I want everyone who runs a business in New Zealand continuously aware of what good government can do in the next decade, if politicians go on getting it right-because I want all of you fighting alongside us, to make it happen.

Net Crown debt peaked at 52% of GDP in 1992. At that level, it was a serious threat to economic security. And we were quite literally laughed at, by a lot of professional analysts, when we set our long-term target for net Crown debt at 20% of GDP.

We are due to reach that target, on present showing, in 2000-01. So yesterday, as Jenny said, we raised our sights. We moved our net debt target down to 15% instead of 20% of GDP.

Long-term analysis in the Budget makes it quite clear that 15% is challenging but attainable, in five years-but more than that. By the year 2008-09, with good management, we can slash net Crown debt, after providing for both expenditure growth and additional tax cuts, to 5% of GDP.

That's the gain available if we manage expenditure well, target it to the areas of greatest benefit, monitor and protect the tax base, and, by ensuring that expenditure does not grow faster than nominal GDP, make further growth-creating tax cuts sustainable.

The stated goal of this Government is to get expenditure below 30% of GDP.

With the surplus reducing gradually, what that clearly implies is that tax too will fall below 30% of GDP.

While Crown debt is high, we depend on a robust fiscal surplus for security against adverse economic shocks. As debt falls, that cushion will instead be provided increasingly by rising net Crown worth.

The strength of the Crown's balance sheet depends on the composition of its assets and liabilities. We need a continual focus on the role of the Crown.

Case by case review, ownership grounded in sound public policy, and divestment of non-strategic assets will remain essential to overall economic strategy.

New Zealand will need to use the best available mix of public and private provision, if we want to achieve ambitious economic and social goals in New Zealand in the future. And we need that in place well ahead of the demographic pressures which will arise later from our aging population.

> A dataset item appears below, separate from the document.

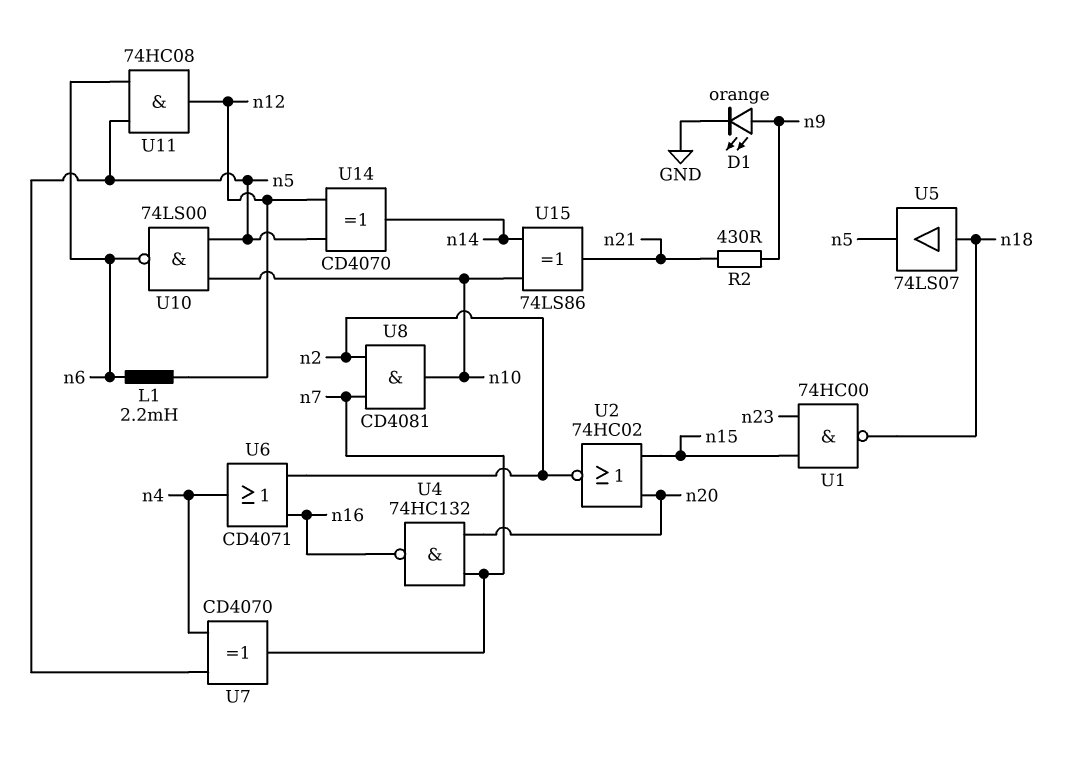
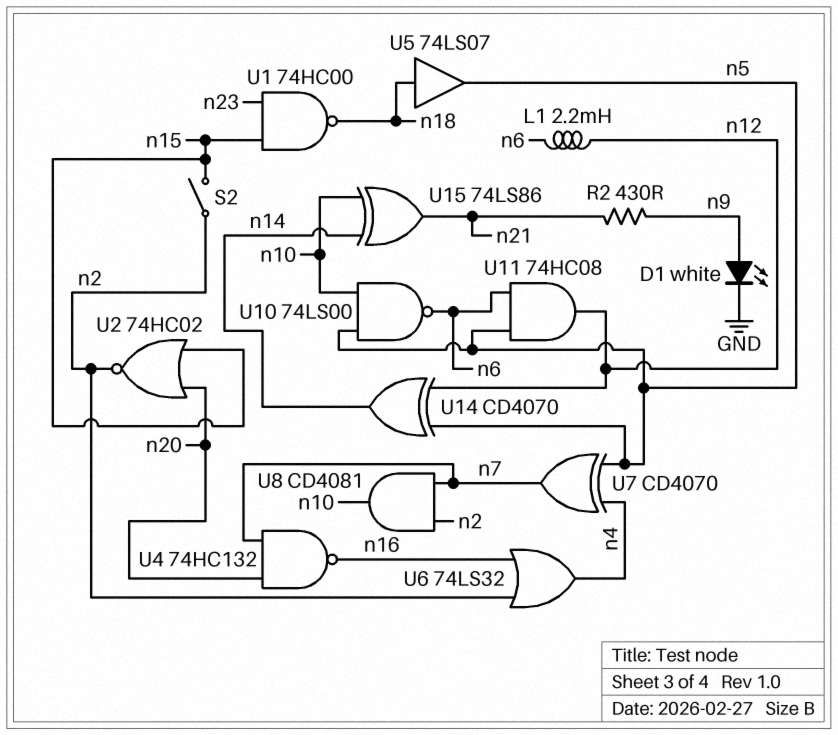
D1: LED orange (A n9, K GND) -> LED white (A n9, K GND)
S2: none -> switch (n2, n15)
U6: OR CD4071 (in n2, in n16, out n4) -> OR 74LS32 (in n2, in n16, out n4)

It's probably fair comment to say that some key areas in the Budget, such as roading, occupational licensing, and the proposed reviews of the Commerce Act, Securities Act and Resource Management Act, all critical to efficiency, seem to be, for the moment, more in the realm of talk than action.

If you want to remain sceptical about them until we deliver firm action plans, feel free to do so. The onus is on us to produce convincing evidence of serious progress. We know their importance, and we will make that progress.

By Australian standards, the micro-economic package in this Budget is spectacular, as a contribution to cost reduction and economic efficiency:

Electricity generation and distribution Accident compensation Motor vehicle tariffs Parallel importing Primary products marketing Labour market regulation Our international airports industry Coal mining and marketing Provision for a further billion dollars worth of tax cuts Tariffs in general-a tax on tradeables activity Last but not least, the most ambitious effort so far mounted in this country to transform the lifetime prospects of our large beneficiary population, by treating them as full human beings, and creating personal plans for them as individuals, to help them re-engage in the work force.

Obviously there will be opposition to every one of those measures. In every case, there will be vested interests who benefit at the expense of the wider community from wasteful and inefficient government expenditure.

Notwithstanding opposition of that kind, these are all moves we can justly celebrate. They need to be made, and they need to be made now, to help launch New Zealand on the best possible basis into the new millennium.